Here's the most appalling explanation I've heard for Senate Republicans' insistence that they will roll right through this:
The deplorables insist on it.
This might seem like poor political calculus, to move forward with the confirmation of a potentially damaged individual. But Republicans aren’t being irrational. While Democrats are appalled, Republicans are listening to a different drummer: the conservative grassroots. Those voters want their Supreme Court justice confirmed, or else they are threatening to stay home on Election Day — and that really could put the Republican majority at risk.
Evangelicals are maybe the single cohort most loyal to Trump and therefore crucial in midterm elections, which will be a referendum on the president. They were already warning Republicans not to withdraw Kavanaugh or else risk electoral disaster before Ramirez came forward. They don’t sound likely to change course now.
“If Republicans were to fail to defend and confirm such an obviously and eminently qualified and decent nominee,” evangelical leader Ralph Reed
told the New York Times last week, “then it will be very difficult to motivate and energize faith-based and conservative voters in November.”
Republicans are favored to hold on to their Senate majority, and possibly increase it, after this year’s elections.
. . . But now that Kavanaugh has been accused of sexual misconduct by at least two women, the conservative base sees a longtime dream of a permanent conservative majority on the nation’s highest court slipping away — and so they are pressuring Republicans to hold firm and confirm him anyway. So far, the GOP is listening.
Kavanaugh's own Federalist Society backers express the political imperative
even more apocalyptically:
The rubber is about to meet the road for Senate Republicans. They have a simple choice: they can vote to confirm Supreme Court nominee Brett Kavanaugh, thereby ending the baseless and unsubstantiated Democrat- and media-fueled smear campaign against him, or they can kiss House and Senate majorities goodbye for the next decade, if not longer.
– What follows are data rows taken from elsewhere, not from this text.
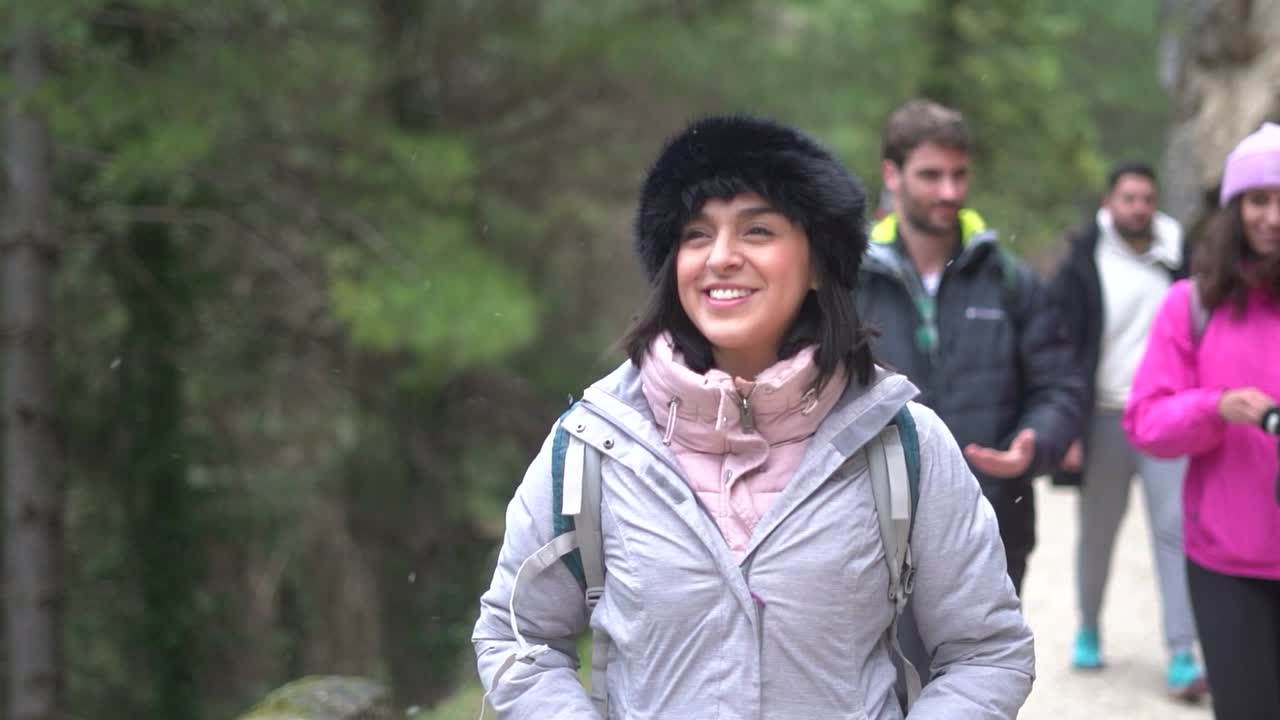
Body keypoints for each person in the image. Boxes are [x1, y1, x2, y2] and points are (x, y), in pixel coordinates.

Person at [472, 115, 1034, 719]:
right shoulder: (593, 445)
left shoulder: (905, 444)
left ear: (819, 262)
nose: (721, 258)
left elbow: (986, 652)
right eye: (695, 234)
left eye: (757, 230)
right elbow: (517, 638)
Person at [856, 98, 1084, 595]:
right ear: (892, 175)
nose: (950, 191)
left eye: (959, 175)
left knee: (985, 669)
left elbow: (1060, 386)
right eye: (931, 175)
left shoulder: (1009, 278)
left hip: (991, 521)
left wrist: (1034, 443)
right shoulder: (849, 283)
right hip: (869, 528)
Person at [1124, 122, 1280, 720]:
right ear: (1234, 209)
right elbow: (1146, 422)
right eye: (1257, 201)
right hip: (1228, 560)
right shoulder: (1190, 305)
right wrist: (1215, 406)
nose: (1270, 216)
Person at [1047, 162, 1207, 698]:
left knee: (1175, 530)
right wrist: (1067, 424)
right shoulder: (1084, 261)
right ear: (1109, 202)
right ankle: (1088, 627)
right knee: (1099, 530)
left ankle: (1182, 652)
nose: (1138, 207)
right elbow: (1064, 346)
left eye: (1146, 198)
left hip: (1166, 415)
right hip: (1104, 415)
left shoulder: (1176, 255)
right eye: (1128, 197)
It seems to me that Republicans spend half their time fulminating against Democrats politicizing the process, and the other half relentlessly politicizing the process. "We want our f#cking justice, we want him f#cking now, and we don't care what any f#cking ladies have to say about it."
That all seems appalling and stupid to me -- particularly with a whole Federalist Society list of right wing judges to choose from -- but then again I'm a liberal, so what do I know?